• Problem 1
Quote the podcast transcript from "But the other" to "didn’t buy it.".
• Problem 2
List each different percentage figure given in the podcast transcript.
+++ Passage shown +++
The maths tells me that versus renting and then saving the difference, house prices down here would need to grow by 7%, 7.5% a year just to break even, versus me doing what I’m doing now, which is renting. Obviously rental yields are much lower than interest rates and then saving the difference every single month. That’s what property would need to do.

It’s super interesting, right? Look, it obviously depends on your assumptions and rental escalations, but I’ve just re-signed my lease now. 5% escalation. I’m not sure my landlord is dealing with 5% inflation. I suspect that he’s not. I suspect that it’s worse than that. But obviously I pay my rent on time every month and I don’t make a noise. So here we are. 5% escalation.

Duma Mxenge: I’m just worried that your landlord is also a listener to your podcast!

The Finance Ghost: No, no, we have a good relationship. He knows he can take a risk on another tenant if he wants for an extra 100 basis points. I’m not sure it’s worth it.

But the other thing I’m doing now is I’ve looked at it and said, okay, so what would my bond probably be? And I’m now setting my budget to live to that bond even though I don’t have it. Basically I’m saying if I can’t save that amount every single month, the delta between the bond and the rental, in addition to all the other stuff I need to save, then clearly I can’t afford that house right now and I’ll be very glad I didn’t buy it.

I’m basically giving myself three years of living to the bond that I want to have, saving that excess so I have a much better deposit. And in reality, unless Cape Town house prices and specifically Durbanville do more than 7.5% a year, I’m going to be okay. I’m not worse off for not owning.
+++ Data section +++
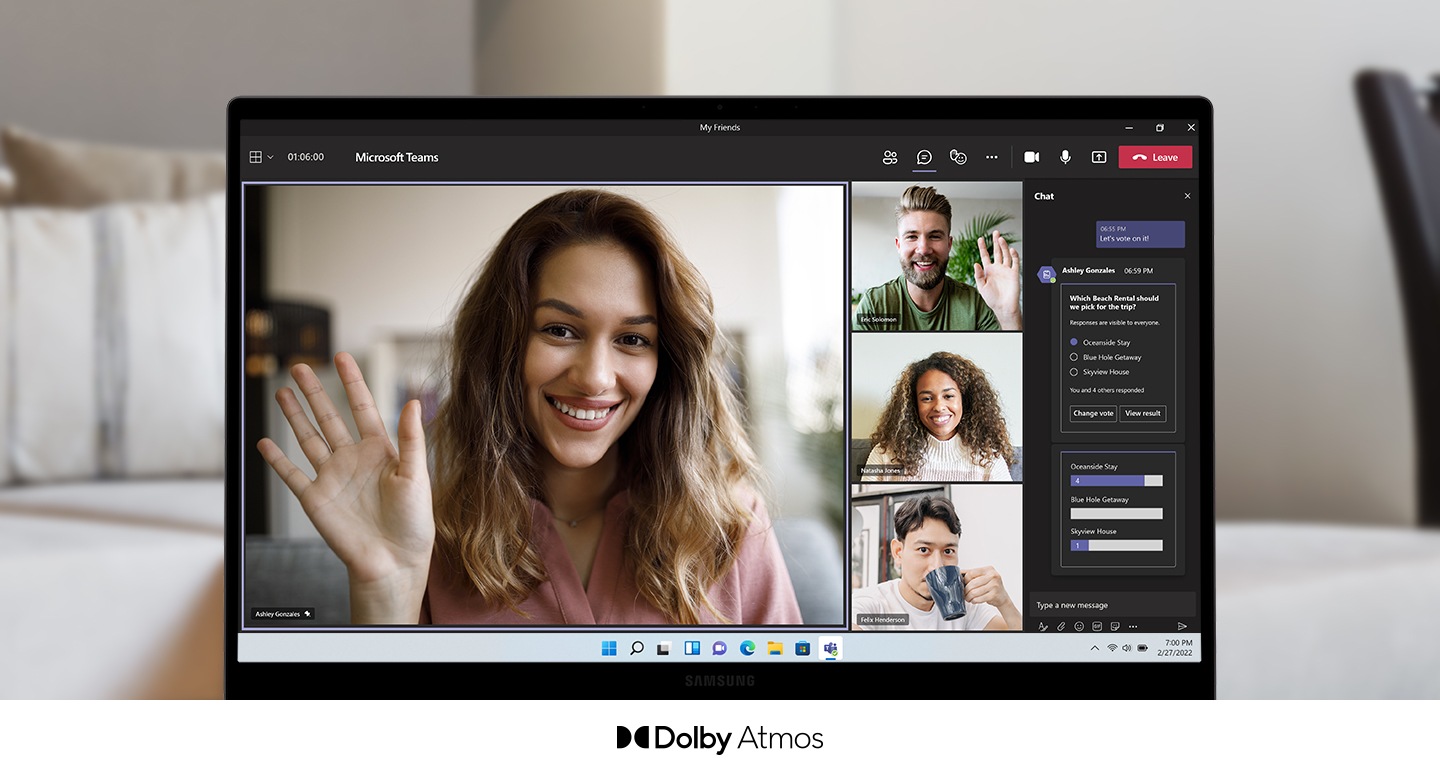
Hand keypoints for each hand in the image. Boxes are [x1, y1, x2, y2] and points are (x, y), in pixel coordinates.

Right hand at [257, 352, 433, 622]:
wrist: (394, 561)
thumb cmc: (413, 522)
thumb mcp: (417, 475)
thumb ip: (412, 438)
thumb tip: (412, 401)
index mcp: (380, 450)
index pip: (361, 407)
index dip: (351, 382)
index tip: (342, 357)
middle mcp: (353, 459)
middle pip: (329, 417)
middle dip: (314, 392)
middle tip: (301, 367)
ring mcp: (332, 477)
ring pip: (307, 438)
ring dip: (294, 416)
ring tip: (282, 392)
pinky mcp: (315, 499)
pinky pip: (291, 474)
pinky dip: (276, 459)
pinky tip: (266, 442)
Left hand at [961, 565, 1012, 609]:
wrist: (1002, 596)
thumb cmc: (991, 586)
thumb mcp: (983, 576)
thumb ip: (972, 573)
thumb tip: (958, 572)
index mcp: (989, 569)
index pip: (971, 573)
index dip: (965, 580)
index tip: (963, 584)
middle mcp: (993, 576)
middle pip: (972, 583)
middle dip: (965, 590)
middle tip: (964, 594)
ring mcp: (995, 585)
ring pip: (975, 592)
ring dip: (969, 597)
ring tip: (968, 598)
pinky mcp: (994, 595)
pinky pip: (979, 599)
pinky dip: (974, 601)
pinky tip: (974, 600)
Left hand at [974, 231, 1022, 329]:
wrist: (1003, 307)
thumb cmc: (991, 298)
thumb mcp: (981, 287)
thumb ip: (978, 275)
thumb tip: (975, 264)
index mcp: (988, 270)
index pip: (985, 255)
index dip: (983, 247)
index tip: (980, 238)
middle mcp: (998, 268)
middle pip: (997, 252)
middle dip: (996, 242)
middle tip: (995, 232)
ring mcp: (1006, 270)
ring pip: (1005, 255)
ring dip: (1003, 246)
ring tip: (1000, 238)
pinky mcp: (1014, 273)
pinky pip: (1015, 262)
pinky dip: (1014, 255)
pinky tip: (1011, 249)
+++
+++ Data section +++
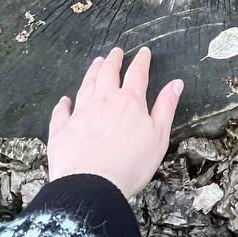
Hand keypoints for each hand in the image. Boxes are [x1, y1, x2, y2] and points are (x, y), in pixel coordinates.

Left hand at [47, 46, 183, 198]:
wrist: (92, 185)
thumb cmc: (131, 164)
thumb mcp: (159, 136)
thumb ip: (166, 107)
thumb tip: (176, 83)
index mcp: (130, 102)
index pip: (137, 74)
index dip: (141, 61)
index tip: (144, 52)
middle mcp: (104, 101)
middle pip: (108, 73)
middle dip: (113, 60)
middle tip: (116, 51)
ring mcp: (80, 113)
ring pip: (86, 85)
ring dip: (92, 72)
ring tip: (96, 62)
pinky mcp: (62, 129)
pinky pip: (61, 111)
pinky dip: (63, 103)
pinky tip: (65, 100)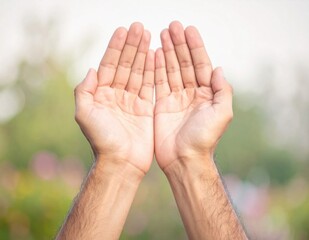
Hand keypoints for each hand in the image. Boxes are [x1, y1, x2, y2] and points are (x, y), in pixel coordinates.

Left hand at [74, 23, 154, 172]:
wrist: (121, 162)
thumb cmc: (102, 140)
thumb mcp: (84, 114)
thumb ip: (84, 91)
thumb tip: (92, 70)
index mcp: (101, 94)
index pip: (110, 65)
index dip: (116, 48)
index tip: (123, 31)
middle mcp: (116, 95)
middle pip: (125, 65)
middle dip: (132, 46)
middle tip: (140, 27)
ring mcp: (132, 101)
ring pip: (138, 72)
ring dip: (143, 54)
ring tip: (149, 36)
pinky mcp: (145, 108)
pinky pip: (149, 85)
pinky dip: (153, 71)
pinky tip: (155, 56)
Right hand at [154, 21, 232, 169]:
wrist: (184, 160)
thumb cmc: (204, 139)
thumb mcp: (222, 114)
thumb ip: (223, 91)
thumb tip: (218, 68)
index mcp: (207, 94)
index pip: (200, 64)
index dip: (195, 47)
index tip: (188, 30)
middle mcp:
+++
• Answer section 1
But the other thing I’m doing now is I’ve looked at it and said, okay, so what would my bond probably be? And I’m now setting my budget to live to that bond even though I don’t have it. Basically I’m saying if I can’t save that amount every single month, the delta between the bond and the rental, in addition to all the other stuff I need to save, then clearly I can’t afford that house right now and I’ll be very glad I didn’t buy it.

• Answer section 2
7%
7.5%
5%